What are some ways to do EDA for CV tasks?#

Contributor: Calvin Neo, AI Engineer


The purpose of this article is to guide new AI Engineers on performing Exploratory Data Analysis of Computer Vision tasks in a systematic manner. It assumes a basic understanding of image format, and how bounding boxes and masks are drawn.

Image EDA#

Basic Image Analysis#

The basic image analysis considers the broad characteristics of the images that have been obtained.

The guiding questions are as such:

  1. What is the number of images provided? Is this the number of images promised to be delivered for experiments?

  2. What is the format of images eg JPG/PNG/JPEG? If there are multiple formats given, what are the counts for each image format?

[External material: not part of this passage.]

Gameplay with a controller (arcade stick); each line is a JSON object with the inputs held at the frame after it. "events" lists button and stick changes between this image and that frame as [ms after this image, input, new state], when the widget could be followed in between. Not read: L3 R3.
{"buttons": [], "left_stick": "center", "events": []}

  3. What are the image sizes/resolution (eg 1080x960)? If there are multiple dimensions, what are the counts for each dimension?

  4. How similar are the images to each other? You can do an EDA to check on this by performing image hashing to discover groups which are similar to each other. This also helps to uncover whether some of the images might have been curated from a continuous video stream of a scene that is changing very slowly - in such a case, these images may be near-duplicates.

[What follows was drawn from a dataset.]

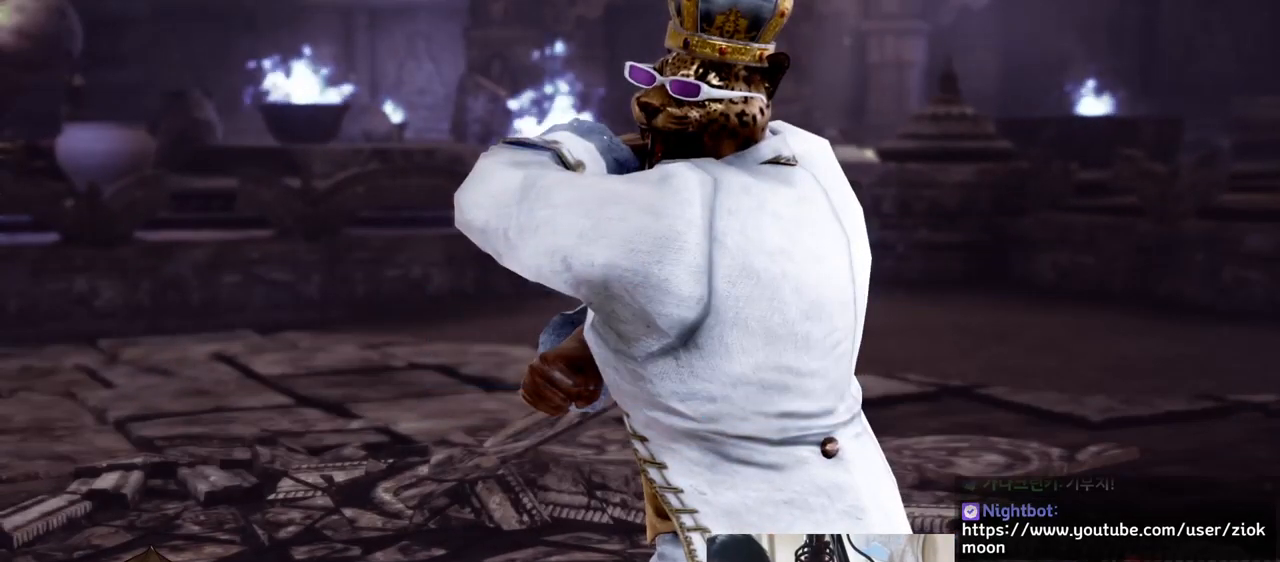
{"buttons": [], "left_stick": "center", "events": []}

Colour Intensity of Images#

The colour intensity of images can be explored by either mean or mode of the channel values of each image. The goal for analysing annotations’ colour channels is to understand what the dominant colours are. For example, images in forest settings may have more green, and images along water bodies are expected to be blue-dominated. This also ties in with annotations, where if the annotated objects are similar in colour values, the model would need to rely on feature other than colours such as edges.

Brightness of Images#

Brightness values are closely related to colour intensity. If the colour intensity for all channels are higher, then the images may appear to be brighter than normal and vice versa. It is thus the job of the AI Engineer to explore the data to ensure the brightness values of the images are of the normal range. Otherwise, they would need to scale up or down the brightness levels to ensure that the images for training are consistent.

Contrast of Images#

Contrast is the pixel to pixel difference in channel values. For example, a green frog in Bukit Timah Nature Reserve would be said to have low contrast. This makes edge detection more important for the model.The onus is thus on the AI Engineer to explore the images to ensure the contrast levels are of the normal range. Otherwise, they would need to employ contrast adjustment techniques to ensure contrast values are normalised.

Image Similarity#

  1. PCA or ISOMAP per channel can be performed on the images to see how the images are related to each other.

title

Annotations (Basic Overview)#

Bounding Boxes Formats#

  1. COCO - [x_min, y_min, width, height]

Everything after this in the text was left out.